Uns war es sehr wichtig, dass er versteht, was passiert und dass wir diesen Weg gemeinsam gehen. Der Entschluss diese Langzeitreise als Familie zu starten hatte also erstmal rein gar nichts mit bedürfnisorientierter Erziehung zu tun. Um ehrlich zu sein, habe ich mich bis dahin nicht mal mit der Art meines Erziehungsstils auseinandergesetzt.
Ich habe es einfach so gemacht, wie es sich für mein Herz am besten angefühlt hat. Erst später habe ich mitbekommen, dass es ganze Bücher dazu gibt, wie ich versuche mit meinem Kind zu kommunizieren. Aus meiner heutigen Sicht war es der einzig sinnvolle Schritt.
Wir bekamen Einblicke in völlig neue Lernstrukturen und Ideale
So sind wir zum Beispiel unglaublich dankbar für all die anderen Reisefamilien, die wir schon kennengelernt haben. Reisefamilien mit schulpflichtigen Kindern, die Freilerner sind.
Wir haben uns schon in Ingolstadt für die Gründung einer freien demokratischen Schule eingesetzt. Uns war schon vorher bewusst, dass das herkömmliche Schulsystem nicht das richtige für uns sein wird. Der direkte Austausch mit so vielen Reisefamilien hat uns so sehrbereichert. Er führte dazu, dass wir uns eine Rückkehr in ein „ normales Leben“ schon jetzt nicht mehr vorstellen können.
Ob wir denselben Weg einschlagen und ebenfalls Freilerner werden, können wir heute noch nicht sagen, aber wir sind dankbar, schon jetzt die verschiedenen Optionen zu kennen. Ich liebe den Drang unseres Sohnes, Sachen zu lernen, Dinge bis ins Detail verstehen zu wollen. Und ich liebe es, die Zeit zu haben, auf all seine Bedürfnisse einzugehen, ihm alles zu zeigen und zwar dann, wenn er sich dafür interessiert und nicht dann, wann es im Lehrplan vorgesehen ist.

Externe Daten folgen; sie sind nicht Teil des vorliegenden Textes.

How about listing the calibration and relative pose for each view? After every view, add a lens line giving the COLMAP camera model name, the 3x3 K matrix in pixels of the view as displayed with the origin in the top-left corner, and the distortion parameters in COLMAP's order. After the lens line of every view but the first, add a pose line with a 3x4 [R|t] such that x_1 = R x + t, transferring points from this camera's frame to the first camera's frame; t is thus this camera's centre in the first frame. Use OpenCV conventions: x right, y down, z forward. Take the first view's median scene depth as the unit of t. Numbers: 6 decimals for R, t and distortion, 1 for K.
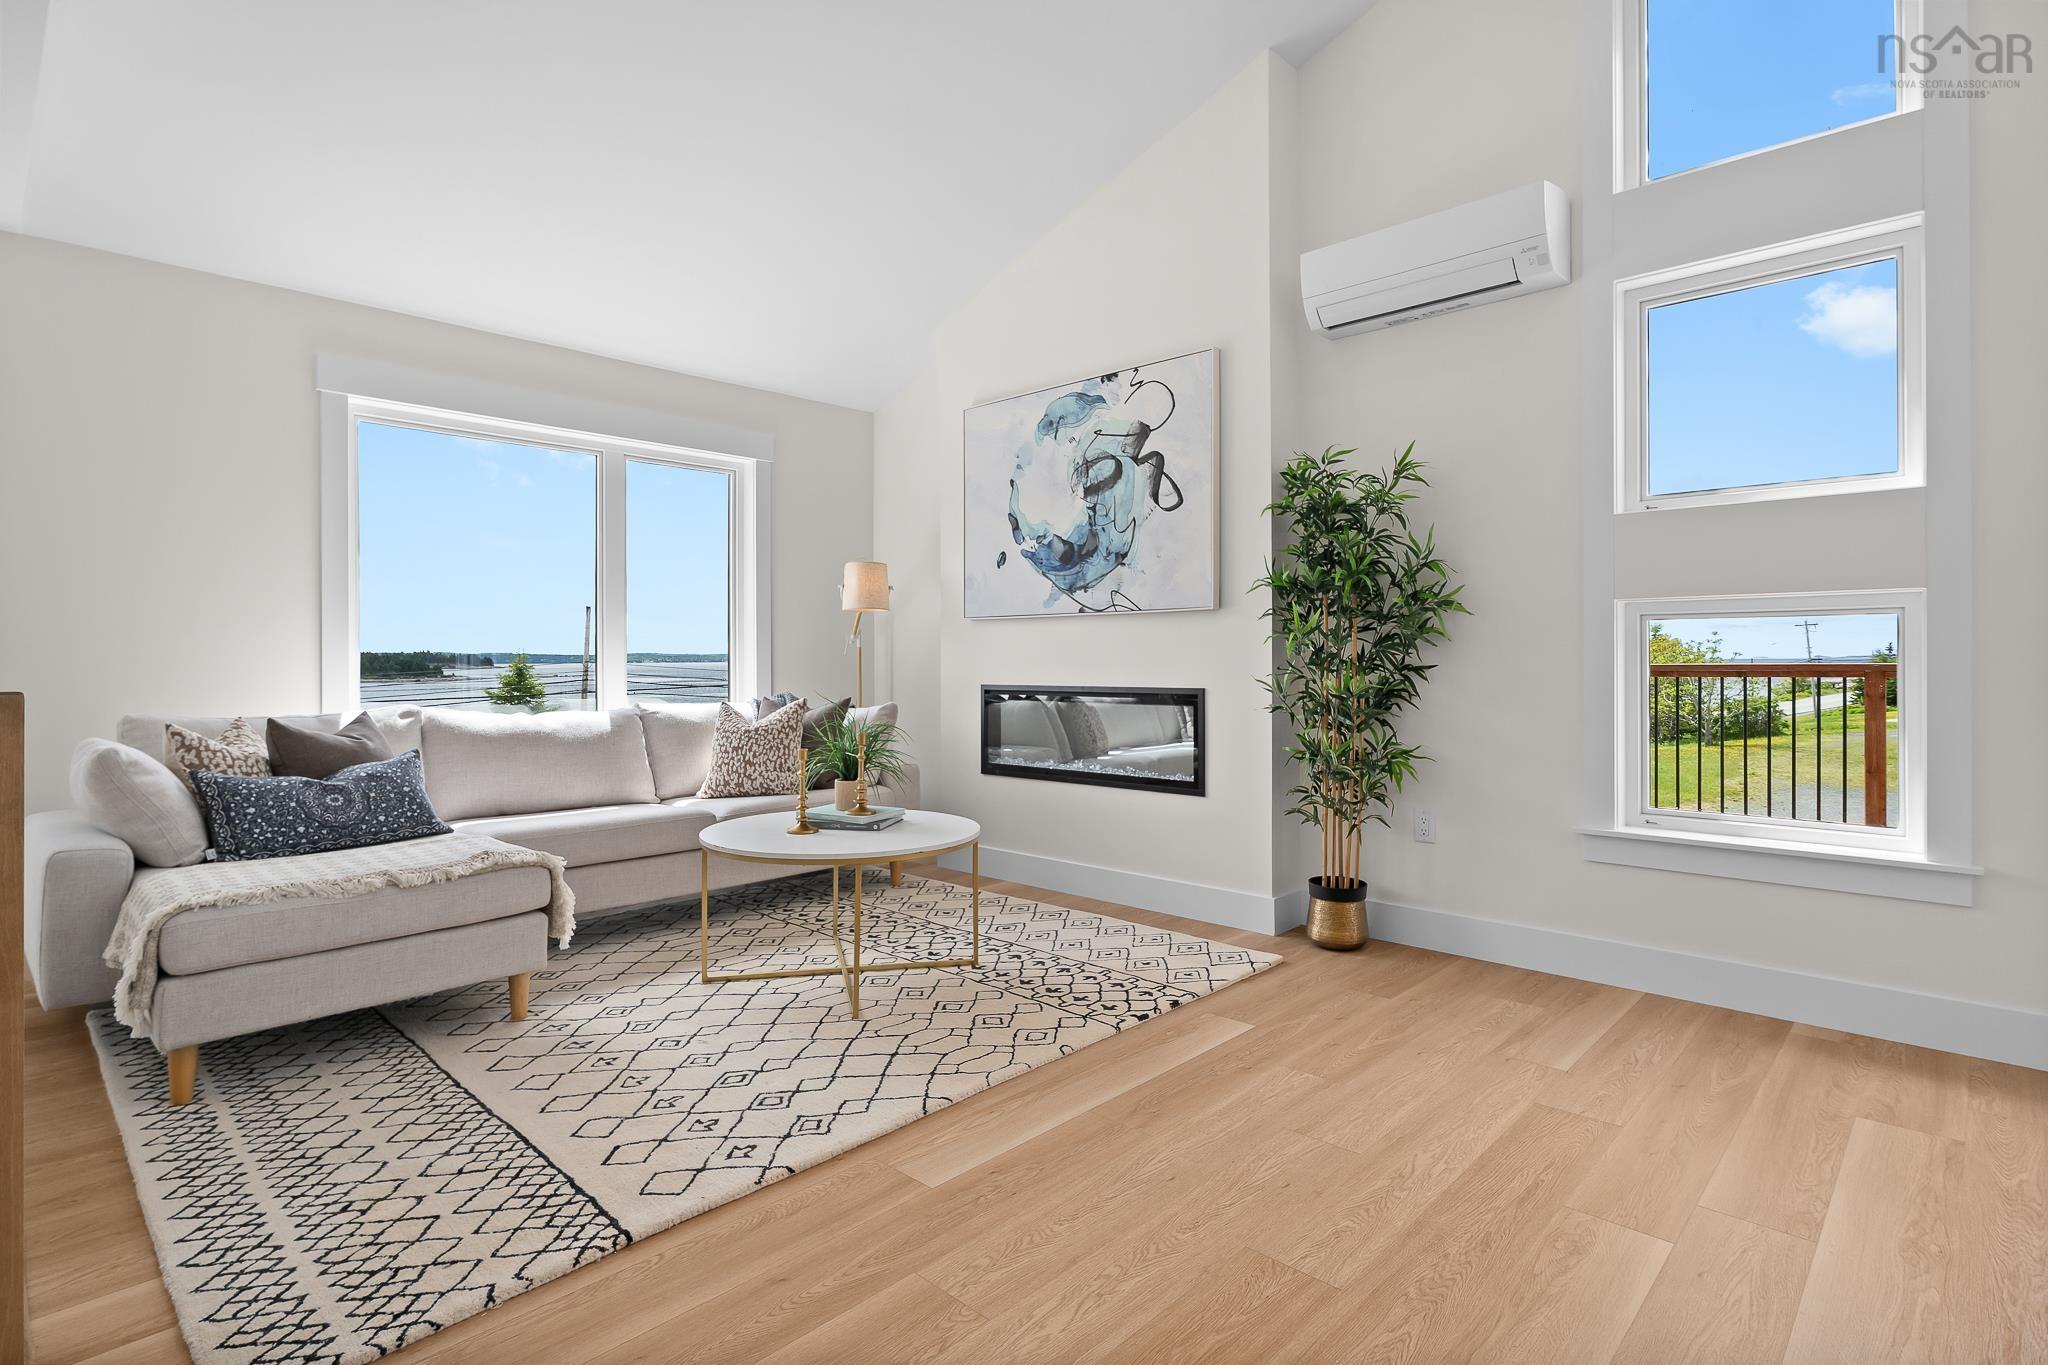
lens RADIAL K [[1039.9, 0, 998.7], [0, 1039.9, 656.6], [0, 0, 1]] dist [-0.000695, 0.000367]
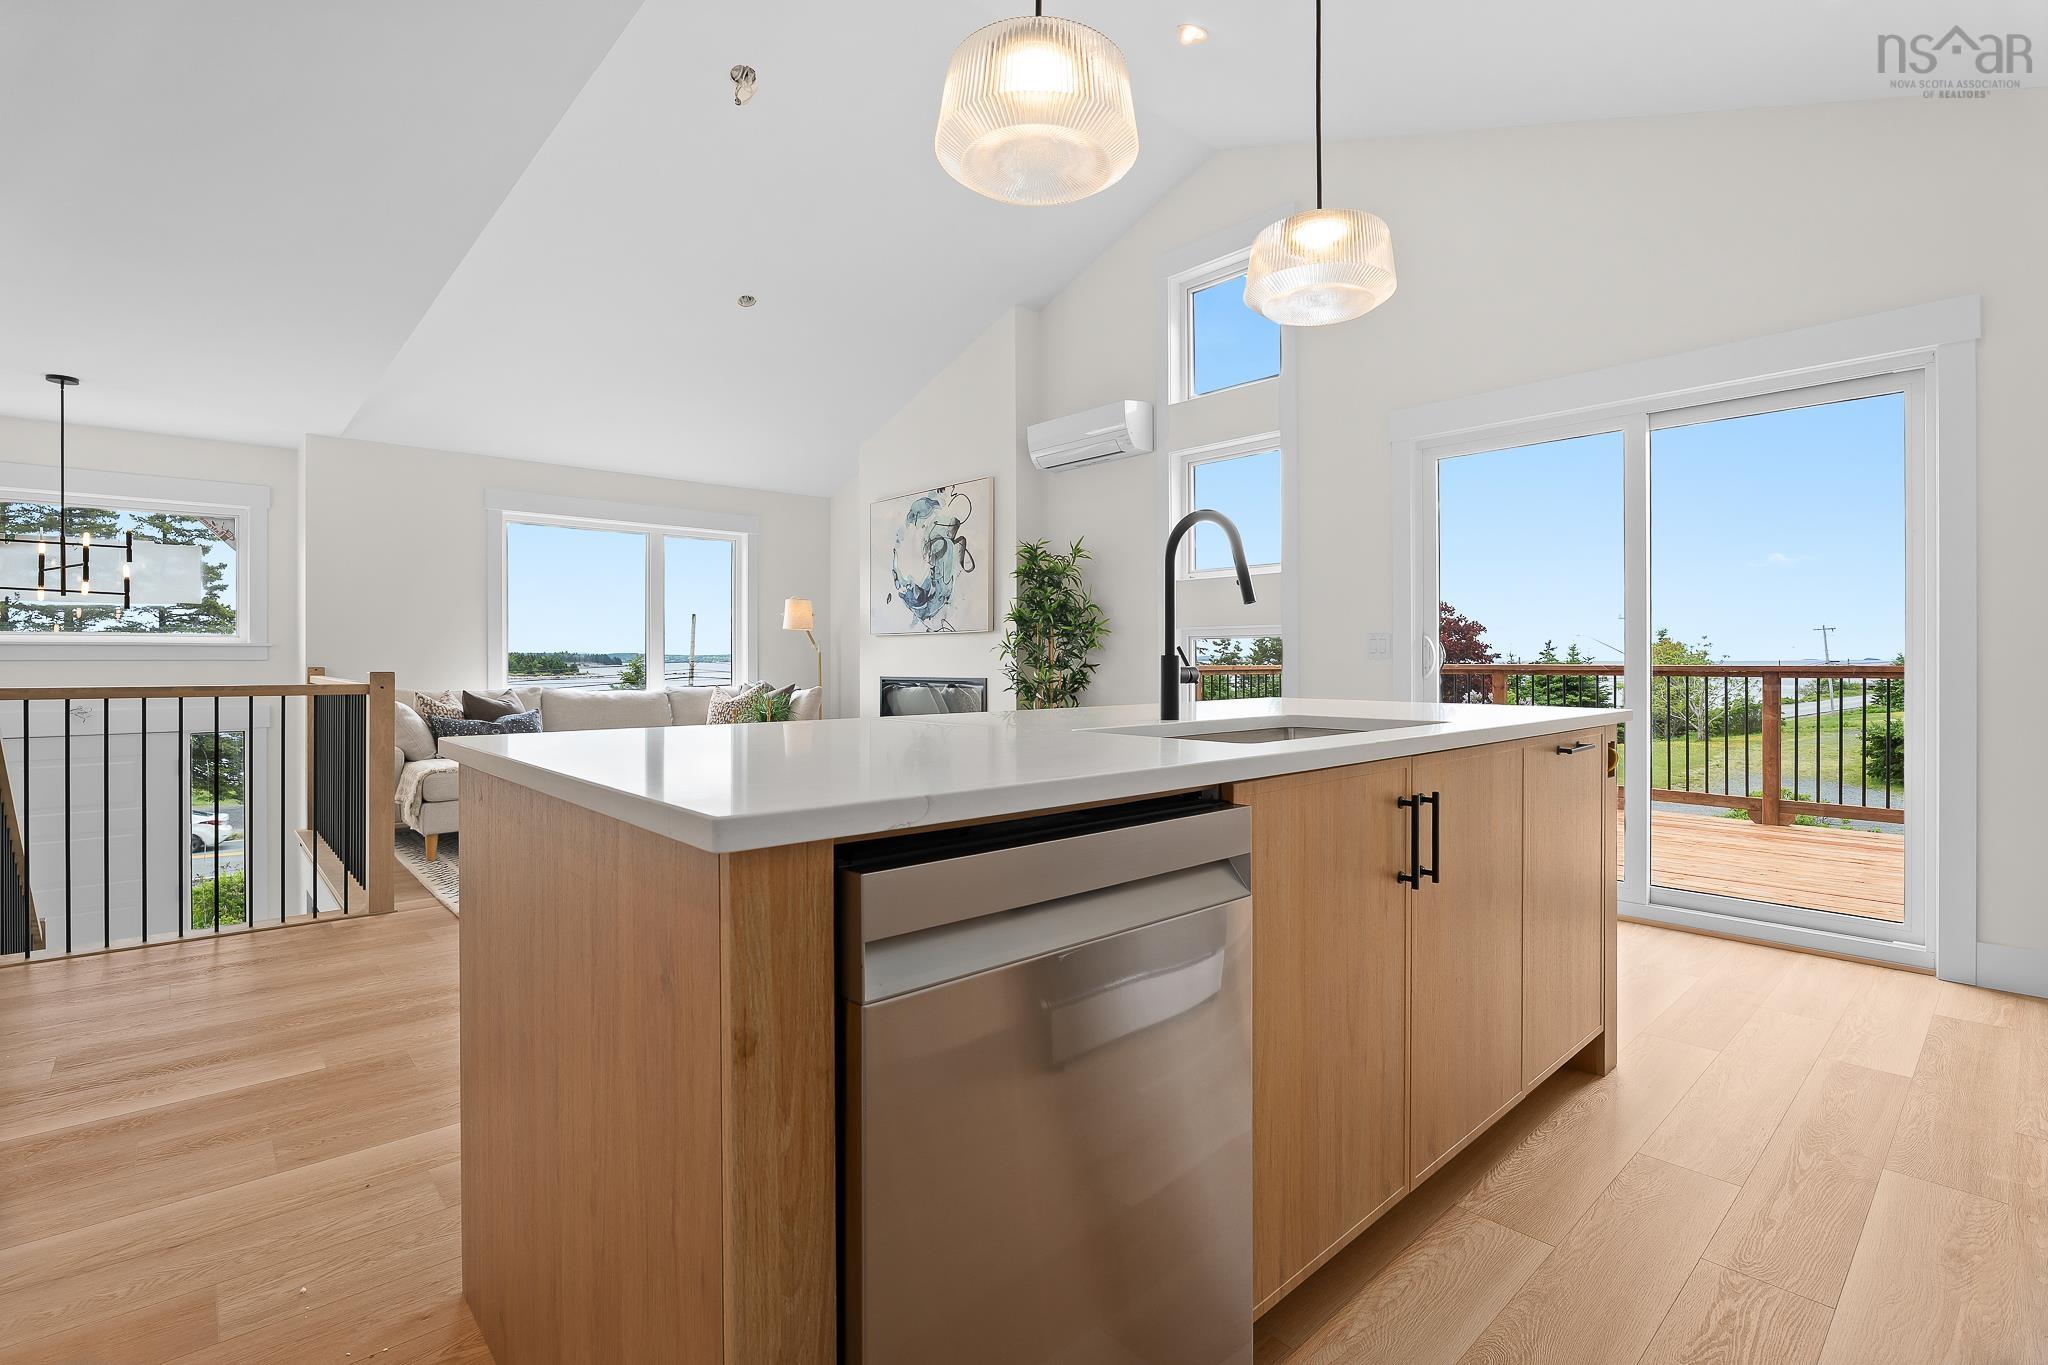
lens RADIAL K [[943.6, 0, 999.9], [0, 943.6, 657.0], [0, 0, 1]] dist [-0.019684, 0.001378]
pose [[0.997576, 0.001574, -0.069574, 0.368034], [-0.001624, 0.999998, -0.000661, -0.002010], [0.069573, 0.000772, 0.997577, -0.596056]]
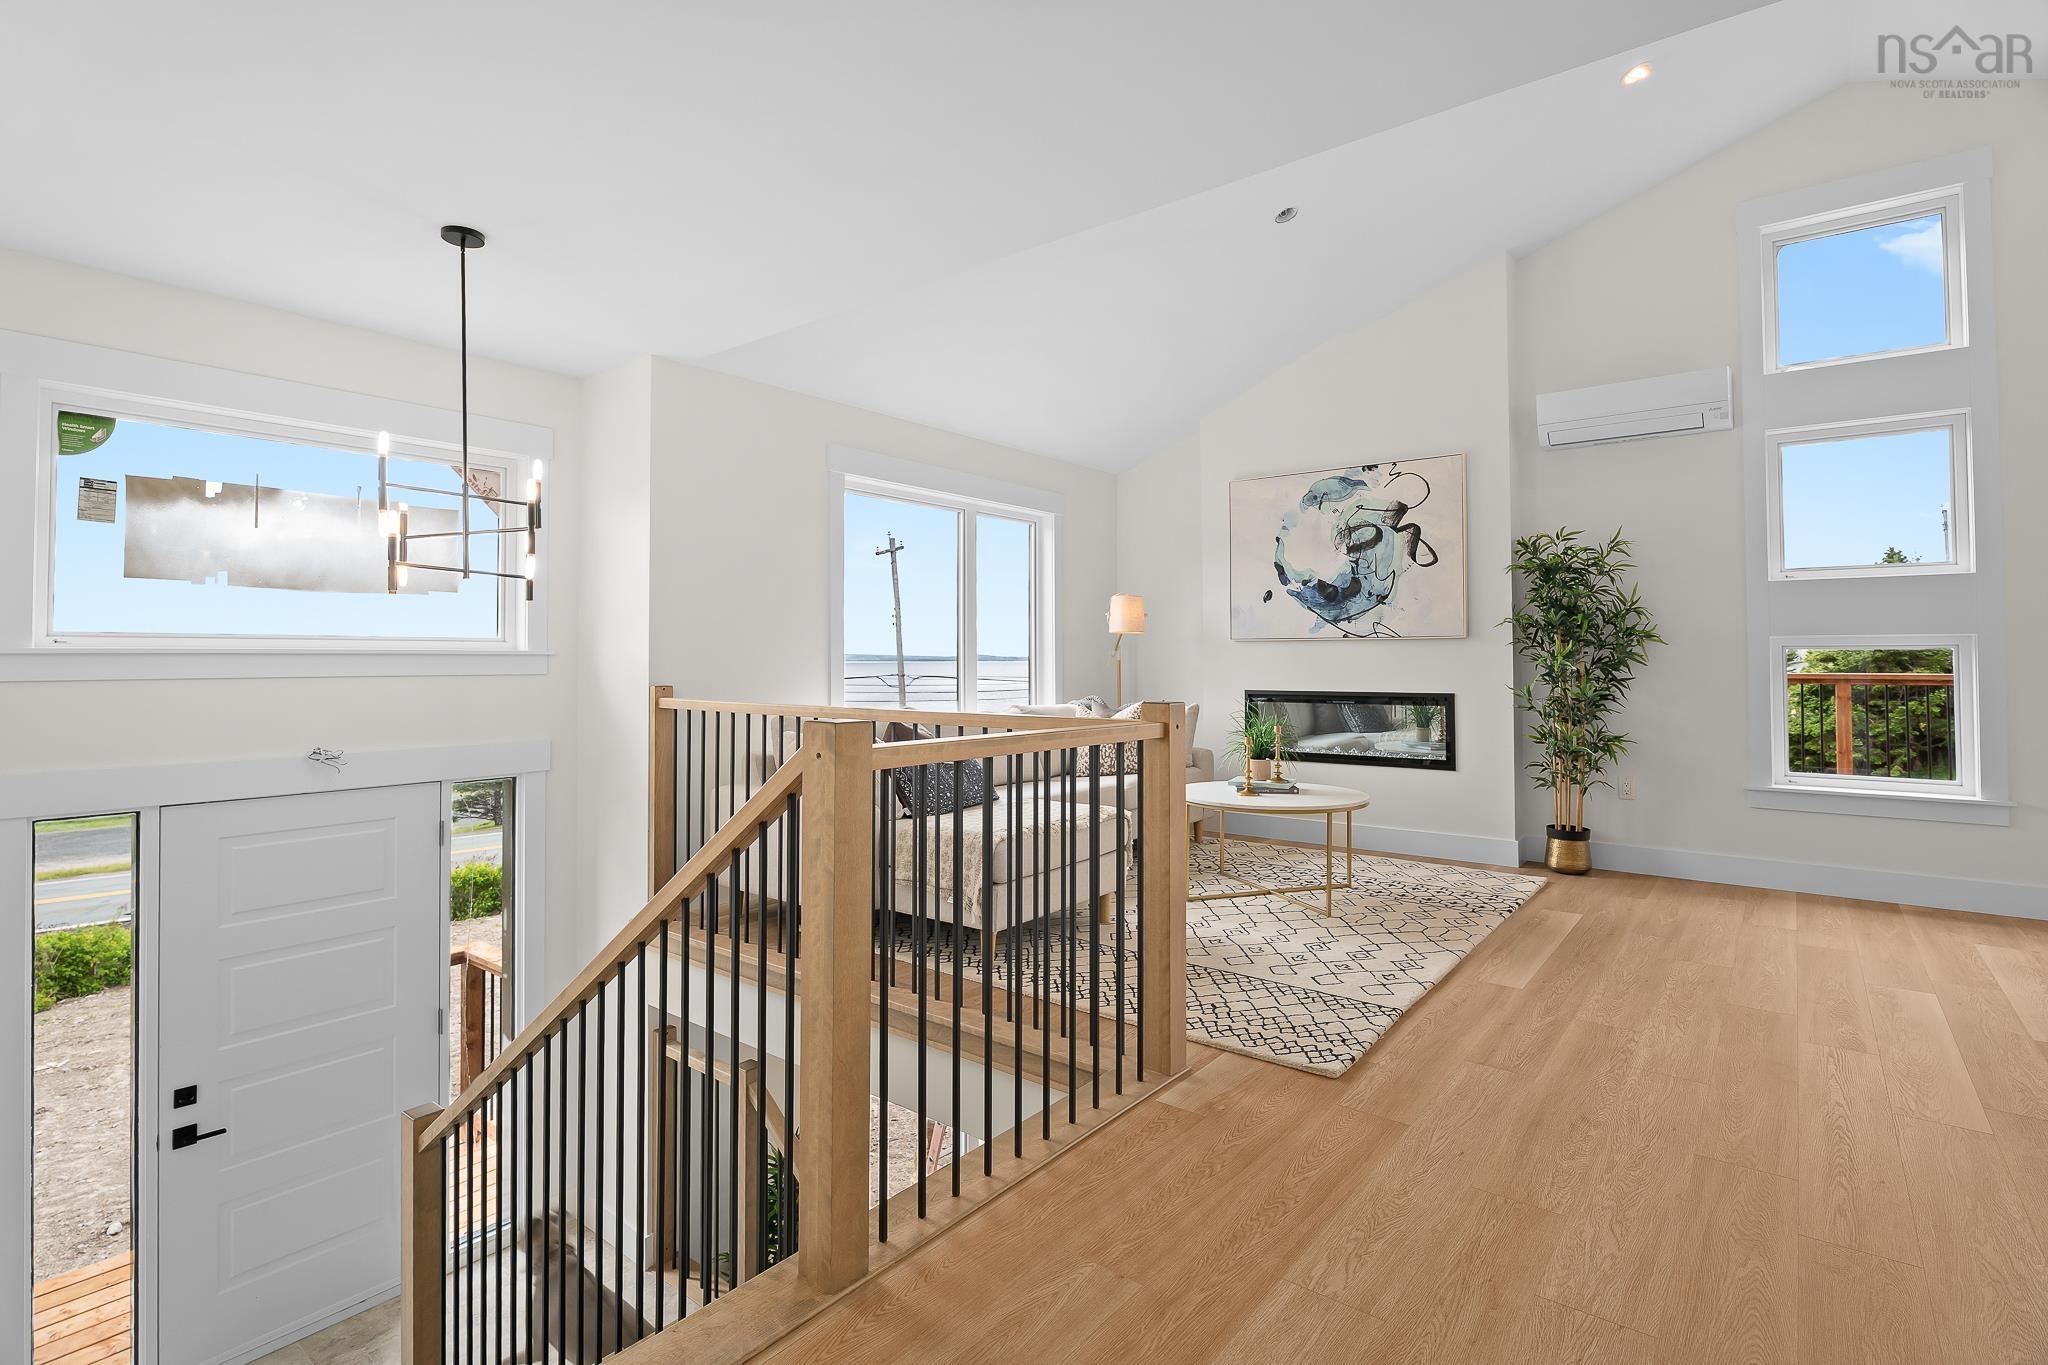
lens RADIAL K [[990.4, 0, 1000.4], [0, 990.4, 636.9], [0, 0, 1]] dist [-0.015918, 0.002598]
pose [[0.995979, 0.004789, 0.089459, -0.601678], [-0.002791, 0.999744, -0.022440, -0.016192], [-0.089543, 0.022100, 0.995738, -0.309395]]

Wir sind mit vielen Reisefamilien vernetzt
Inzwischen ist der Kontakt und die Vernetzung mit anderen Reisefamilien für mich einer der Hauptgründe, die Reise fortzusetzen. Es ist wie ein Netzwerk von Gleichgesinnten, jedes Gespräch ist eine Bereicherung. Alle Familien sind an irgendeinem Punkt an die Grenzen des Systems gestoßen und auf der Suche nach einer Alternative. Seit wir auf Reisen sind, habe ich nicht mehr das Gefühl, dass wir anders sind. Ich habe das Gefühl, dass wir so sein dürfen, wie wir sind.
Für meinen Sohn und mich ist die Reise noch nicht zu Ende
Anfang 2021 haben mein Mann und ich entschieden, dass es für alle entspannter ist, wenn sich unsere Wege trennen. Für uns alle eine neue Situation, in der wir uns gerade neu sortieren und sehen, wie es weiter geht.